Ein darüber hinausgehendes Schutzbedürfnis ist grundsätzlich nicht anzuerkennen. Zwar mag es für Gläubiger im Einzelfall problematisch sein, das Entfallen einer eigenkapitalersatzrechtlichen Verstrickung einer Gesellschafterleistung zu erkennen und dies gem. § 22 Abs. 1 Satz 2 UmwG glaubhaft zu machen. Zum einen sind diese Probleme jedoch dem allgemeinen wirtschaftlichen Lebensrisiko zuzuweisen und rechtfertigen es nicht, das vom Gesetzgeber bewusst angelegte System der Organisationsverfassungen zu durchbrechen. Zum anderen hat der Gesetzgeber den Gläubigern mit der 6-Monats-Frist des § 22 Abs. 1 Satz 1 UmwG ausreichend Zeit gegeben, die Anspruchsgefährdung zu prüfen.

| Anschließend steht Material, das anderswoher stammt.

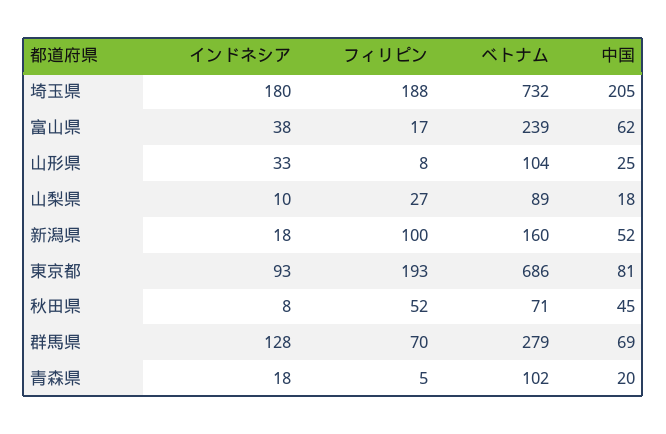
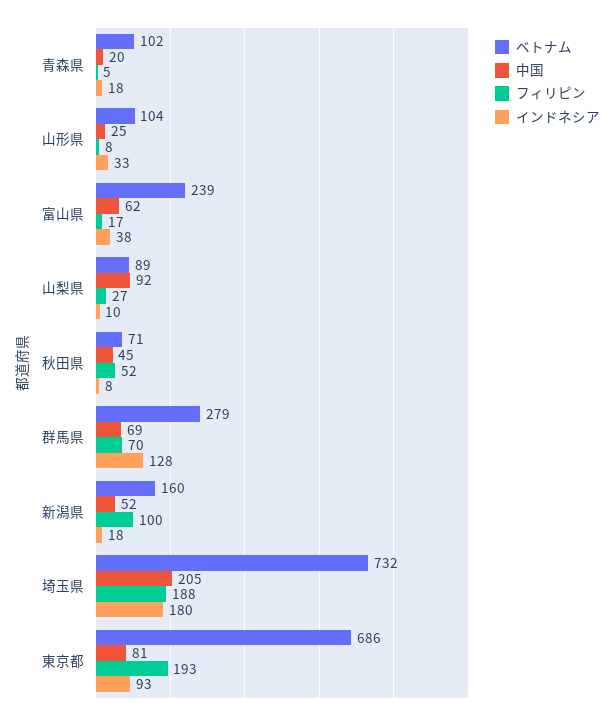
  {
    "インドネシア": {
      "埼玉県": 180,
      "富山県": 38,
      "山形県": 33,
      "山梨県": 10,
      "新潟県": 18,
      "東京都": 93,
      "秋田県": 8,
      "群馬県": 128,
      "青森県": 18
    },
    "フィリピン": {
      "埼玉県": 188,
      "富山県": 17,
      "山形県": 8,
      "山梨県": 27,
      "新潟県": 100,
      "東京都": 193,
      "秋田県": 52,
      "群馬県": 70,
      "青森県": 5
    },
    "ベトナム": {
      "埼玉県": 732,
      "富山県": 239,
      "山形県": 104,
      "山梨県": 89,
      "新潟県": 160,
      "東京都": 686,
      "秋田県": 71,
      "群馬県": 279,
      "青森県": 102
    },
    "中国": {
      "埼玉県": 205,
      "富山県": 62,
      "山形県": 25,
-     "山梨県": 18,
+     "山梨県": 92,
      "新潟県": 52,
      "東京都": 81,
      "秋田県": 45,
      "群馬県": 69,
      "青森県": 20
    }
  }

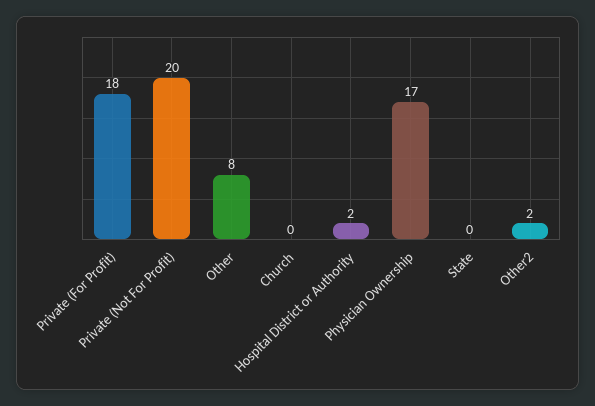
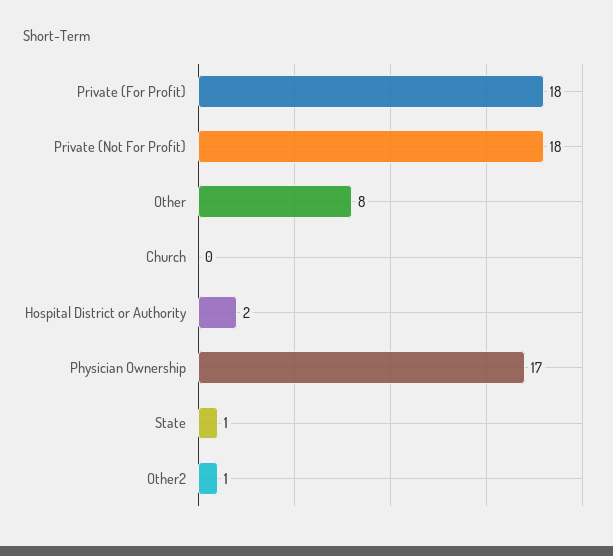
  {
    "Private (For Profit)": 18,
-   "Private (Not For Profit)": 20,
+   "Private (Not For Profit)": 18,
    "Other": 8,
    "Church": 0,
    "Hospital District or Authority": 2,
    "Physician Ownership": 17,
-   "State": 0,
+   "State": 1,
-   "Other2": 2
+   "Other2": 1
  }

Schließlich steht den Gläubigern bei der typischen KG die Inanspruchnahme des unbegrenzt haftenden Komplementärs offen. Dass dieser im Einzelfall vermögenslos sein kann, ist wiederum dem allgemeinen Lebensrisiko zuzurechnen, rechtfertigt es aber nicht, die vom Gesetzgeber mit der Schaffung des § 172a HGB bewusst getroffene Abgrenzung zwischen der typischen KG und der, die keine natürliche Person als persönlich haftenden Gesellschafter hat, zu unterlaufen.

bb) So verhält es sich auch hier. Soweit man vorliegend überhaupt eine eigenkapitalersatzrechtliche Verstrickung der Bürgschaft des Beklagten zu 2) als einer der Beklagten zu 1) als Gesellschafterin nahe stehenden Person durch Stehenlassen trotz Kenntnis einer Krise vor Aufgabe der Gesellschafterstellung annehmen könnte, wäre diese mit der Eintragung der formwechselnden identitätswahrenden Umwandlung deshalb in Fortfall geraten.

cc) Ob dies in extrem gelagerten Grenzfällen, in denen der Formwechsel gezielt dafür eingesetzt wird, um vorhandenes Vermögen der Gesellschafter, welches der Eigenkapitalersatzverstrickung unterliegt, zu Lasten der Gesellschaftsgläubiger der Verstrickung zu entziehen, unter dem Gesichtspunkt der vorsätzlichen sittenwidrigen Schädigung anders zu beurteilen wäre, kann hier dahin stehen. Anhaltspunkte dafür, dass die Beklagten die Umwandlung planmäßig und in verwerflicher Absicht betrieben haben, um die eigenkapitalersatzrechtliche Verstrickung der Bürgschaft des Beklagten zu 2) auflösen und damit vorhandenes Vermögen zu Lasten der Gläubiger der Gemeinschulderin entziehen zu können, sind vorliegend nicht ersichtlich. Allein die (streitige) Tatsache, dass der neue Komplementär H.S. im Zeitpunkt der Geschäftsanteilsabtretung nicht in der Lage war, den (streitigen) Kapitalbedarf der Insolvenzschulderin in Millionenhöhe aufzubringen, lässt hierauf nicht schließen. Vielmehr spricht die werbende Fortführung des Unternehmens durch die neuen Gesellschafter über den Zeitraum von weit mehr als einem Jahr deutlich dagegen, dass die Umwandlung – für deren Steuerung durch die Beklagten zudem nichts ersichtlich ist – in einer Gläubigerschädigungsabsicht betrieben wurde. Schließlich haftete der Beklagte zu 2) der Bank auch weiterhin als Bürge uneingeschränkt für den Kontokorrentkredit, weshalb die Umwandlung für ihn ohnehin zu keiner nennenswerten wirtschaftlichen Entlastung führen konnte.

<hinweis>

Anmerkung der Redaktion:

Siehe hierzu den Kurzkommentar von Heckschen, EWiR 2009, 445.

Das Rechtsmittelverfahren ist anhängig beim BGH unter dem Az. II ZR 211/08.

Der BGH hat mit Beschluss vom 23.10.2008 den Antrag des Klägers auf Gewährung von Prozesskostenhilfe für das Nichtzulassungsbeschwerdeverfahren zurückgewiesen, weil den Gläubigern die Aufbringung der Kosten zuzumuten sei (§ 116 Satz 1 Nr. 1 ZPO).